南部鉄器の産地は岩手県の盛岡地域と水沢地域に限定されています。「薫山工房」は盛岡市で代々、南部鉄器を作る工房で、現在は三代目薫山を受け継ぐ伝統工芸士・佐々木和夫さんを中心に、鉄瓶や茶の湯釜、鉄花瓶などを作っています。

薫山工房の南部鉄瓶は、種類の豊富さが特徴です。鉄鉢型や南部型、棗型と呼ばれる一般的な形状だけでなく、車軸型や柚子型、新布団型など、他ではあまり見られない形の鉄瓶も多く揃います。さらに、表面を飾る紋様も多彩。南部鉄瓶では伝統的な霰(アラレ)や糸目、桜小紋だけでなく、亀甲や水玉、松、波千鳥などの伝統柄をあしらったものもあります。

これができるのも薫山工房がデザインから販売まで、80を超えるというすべての工程を自社で行っているから。
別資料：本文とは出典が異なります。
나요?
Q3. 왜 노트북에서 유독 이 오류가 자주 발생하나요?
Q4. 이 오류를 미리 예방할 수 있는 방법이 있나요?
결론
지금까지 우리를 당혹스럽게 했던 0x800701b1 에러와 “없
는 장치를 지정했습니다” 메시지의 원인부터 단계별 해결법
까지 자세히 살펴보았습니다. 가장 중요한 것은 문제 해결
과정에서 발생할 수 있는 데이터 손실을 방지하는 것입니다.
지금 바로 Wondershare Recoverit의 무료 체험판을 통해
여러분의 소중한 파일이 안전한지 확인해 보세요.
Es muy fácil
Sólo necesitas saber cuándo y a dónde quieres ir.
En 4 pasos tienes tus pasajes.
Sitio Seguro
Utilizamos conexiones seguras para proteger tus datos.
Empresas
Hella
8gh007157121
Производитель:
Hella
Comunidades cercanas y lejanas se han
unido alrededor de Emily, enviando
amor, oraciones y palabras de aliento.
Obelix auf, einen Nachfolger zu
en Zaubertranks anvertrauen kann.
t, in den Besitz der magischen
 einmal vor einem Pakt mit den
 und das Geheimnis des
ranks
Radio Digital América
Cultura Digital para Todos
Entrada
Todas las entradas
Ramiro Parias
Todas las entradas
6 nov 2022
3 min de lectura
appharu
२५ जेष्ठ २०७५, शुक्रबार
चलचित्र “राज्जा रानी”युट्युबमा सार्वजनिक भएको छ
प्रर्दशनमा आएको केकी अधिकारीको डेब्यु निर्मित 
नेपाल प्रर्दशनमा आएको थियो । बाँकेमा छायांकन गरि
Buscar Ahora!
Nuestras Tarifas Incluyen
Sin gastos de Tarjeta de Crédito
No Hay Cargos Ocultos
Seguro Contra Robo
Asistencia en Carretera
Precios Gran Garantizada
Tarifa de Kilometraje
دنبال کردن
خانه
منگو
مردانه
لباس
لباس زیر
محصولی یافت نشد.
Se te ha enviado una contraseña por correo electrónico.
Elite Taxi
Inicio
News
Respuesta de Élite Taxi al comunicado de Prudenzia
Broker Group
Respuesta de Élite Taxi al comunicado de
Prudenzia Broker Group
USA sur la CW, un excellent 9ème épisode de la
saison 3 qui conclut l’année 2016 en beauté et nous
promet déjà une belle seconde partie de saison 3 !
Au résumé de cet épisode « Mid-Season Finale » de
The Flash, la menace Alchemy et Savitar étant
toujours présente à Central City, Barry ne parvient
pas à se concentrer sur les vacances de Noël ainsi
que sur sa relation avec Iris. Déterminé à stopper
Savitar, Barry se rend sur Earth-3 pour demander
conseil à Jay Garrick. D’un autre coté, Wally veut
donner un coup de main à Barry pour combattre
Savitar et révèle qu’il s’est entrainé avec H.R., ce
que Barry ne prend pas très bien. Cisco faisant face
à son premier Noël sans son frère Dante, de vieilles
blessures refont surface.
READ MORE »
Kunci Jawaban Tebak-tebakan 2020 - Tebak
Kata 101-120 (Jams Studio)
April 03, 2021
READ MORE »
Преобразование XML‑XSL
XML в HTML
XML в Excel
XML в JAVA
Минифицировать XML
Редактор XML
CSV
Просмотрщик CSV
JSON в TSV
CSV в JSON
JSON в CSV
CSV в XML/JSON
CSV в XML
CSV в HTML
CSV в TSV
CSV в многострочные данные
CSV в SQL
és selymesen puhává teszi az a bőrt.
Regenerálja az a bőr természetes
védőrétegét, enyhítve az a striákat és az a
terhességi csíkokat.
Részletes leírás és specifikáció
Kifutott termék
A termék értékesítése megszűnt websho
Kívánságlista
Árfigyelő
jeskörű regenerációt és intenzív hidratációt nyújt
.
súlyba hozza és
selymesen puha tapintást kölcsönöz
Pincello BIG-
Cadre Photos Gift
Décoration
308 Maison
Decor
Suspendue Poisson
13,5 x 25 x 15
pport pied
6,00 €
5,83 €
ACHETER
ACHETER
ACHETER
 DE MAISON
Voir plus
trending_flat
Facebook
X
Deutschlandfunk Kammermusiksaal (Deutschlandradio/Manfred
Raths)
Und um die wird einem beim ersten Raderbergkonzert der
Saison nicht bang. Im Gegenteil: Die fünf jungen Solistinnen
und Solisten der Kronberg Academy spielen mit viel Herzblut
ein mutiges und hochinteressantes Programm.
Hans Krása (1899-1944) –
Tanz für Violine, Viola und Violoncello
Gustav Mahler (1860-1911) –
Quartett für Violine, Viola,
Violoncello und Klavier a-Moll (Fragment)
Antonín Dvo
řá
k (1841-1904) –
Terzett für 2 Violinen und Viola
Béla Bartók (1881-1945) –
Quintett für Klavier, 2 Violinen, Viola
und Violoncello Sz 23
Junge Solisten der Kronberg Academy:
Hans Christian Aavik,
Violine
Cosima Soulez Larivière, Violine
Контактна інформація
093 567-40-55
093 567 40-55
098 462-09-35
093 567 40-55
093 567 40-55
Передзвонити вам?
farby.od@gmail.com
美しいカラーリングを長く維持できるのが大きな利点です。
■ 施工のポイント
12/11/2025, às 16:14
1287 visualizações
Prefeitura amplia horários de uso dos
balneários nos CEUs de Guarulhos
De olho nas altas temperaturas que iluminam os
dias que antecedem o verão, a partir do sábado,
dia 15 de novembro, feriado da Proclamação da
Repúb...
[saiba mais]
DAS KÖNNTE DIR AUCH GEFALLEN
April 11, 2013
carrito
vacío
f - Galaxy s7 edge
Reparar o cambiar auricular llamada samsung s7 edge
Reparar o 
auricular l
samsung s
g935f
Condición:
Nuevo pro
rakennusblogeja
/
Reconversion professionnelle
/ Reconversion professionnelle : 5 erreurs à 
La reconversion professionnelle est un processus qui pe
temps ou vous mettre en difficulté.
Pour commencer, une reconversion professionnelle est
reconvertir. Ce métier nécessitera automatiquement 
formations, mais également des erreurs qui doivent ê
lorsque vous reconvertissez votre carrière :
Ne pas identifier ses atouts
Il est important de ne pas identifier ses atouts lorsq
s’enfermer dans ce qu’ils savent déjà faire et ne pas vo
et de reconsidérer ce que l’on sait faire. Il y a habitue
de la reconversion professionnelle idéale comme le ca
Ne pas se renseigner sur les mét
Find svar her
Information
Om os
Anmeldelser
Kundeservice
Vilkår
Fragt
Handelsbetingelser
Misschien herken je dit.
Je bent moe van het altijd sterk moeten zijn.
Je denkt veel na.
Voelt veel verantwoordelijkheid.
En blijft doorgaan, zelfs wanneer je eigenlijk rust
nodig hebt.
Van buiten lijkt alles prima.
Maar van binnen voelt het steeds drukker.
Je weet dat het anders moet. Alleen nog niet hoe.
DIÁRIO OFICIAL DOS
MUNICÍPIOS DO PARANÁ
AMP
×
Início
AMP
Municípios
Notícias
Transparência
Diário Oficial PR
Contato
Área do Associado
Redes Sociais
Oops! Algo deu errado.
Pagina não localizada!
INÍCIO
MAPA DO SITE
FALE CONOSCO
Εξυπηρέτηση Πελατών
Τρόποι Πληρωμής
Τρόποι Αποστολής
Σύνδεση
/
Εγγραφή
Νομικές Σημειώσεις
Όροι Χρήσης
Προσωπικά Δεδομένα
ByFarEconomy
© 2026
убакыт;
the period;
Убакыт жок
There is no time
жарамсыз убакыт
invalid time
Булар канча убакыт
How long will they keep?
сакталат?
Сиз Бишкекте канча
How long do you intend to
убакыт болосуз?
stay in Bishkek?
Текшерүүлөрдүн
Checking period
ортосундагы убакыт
描いたデザインから木型を作り、鉄瓶を思う形に鋳造するための鋳型づくりも工房で行っています。 


写真左:薫山工房 代表・佐々木和夫さん(伝統工芸士)、右:日本工芸堂 代表・松澤斉之

「2日かけて様々な制作シーンを拝見させていただき、そして様々な質問にもお答えいただきました。一部道具を持たせていただき、作業をしてみましたが当然ながら全くうまくいかず、、。熟練の技に改めて魅了され、改めて南部鉄器への理解が深まりました。伝え手としてしっかりと発信していこうと思いました」

 

南部鉄器の人気商品

日本工芸堂で取り扱っている薫山工房の中から、代表的な商品をご紹介します。

南部鉄器 鉄瓶 | 九重型 亀甲 | 1.2L | 薫山工房

 

南部鉄器 鉄瓶 | 新布団型 肌 | 1.0L | 薫山工房

 

東北・岩手県のその他の伝統工芸

■岩谷堂箪笥

その歴史は古く、平安時代から作られている木工家具の岩谷堂箪笥(いわやどうだんす)。現在は、岩手県奥州市江刺区や盛岡市を中心に工房があり、国の伝統的工芸品に指定されています。欅(ケヤキ)と桐(キリ)といった天然木を使用し、美しい木目や塗りが施され、圧倒的な存在感があります。美しい飾り金具は「手打ち彫り」と「南部鉄器金具」の2種類があり、現代までその意匠が受け継がれています。


■浄法寺塗

岩手県二戸市の浄法寺は、国産漆の約60%を生産している国内有数の産地です。浄法寺塗(じょうほうじぬり)は、この高品質な浄法寺漆を使って作られる漆器で、黒、本朱(ほんしゅ)、溜色(ためいろ)の無地の単色を基本としています。古くから庶民に親しまれてきた漆器で、普段づかいを前提とした飽きのこないシンプルなデザインも特徴的です。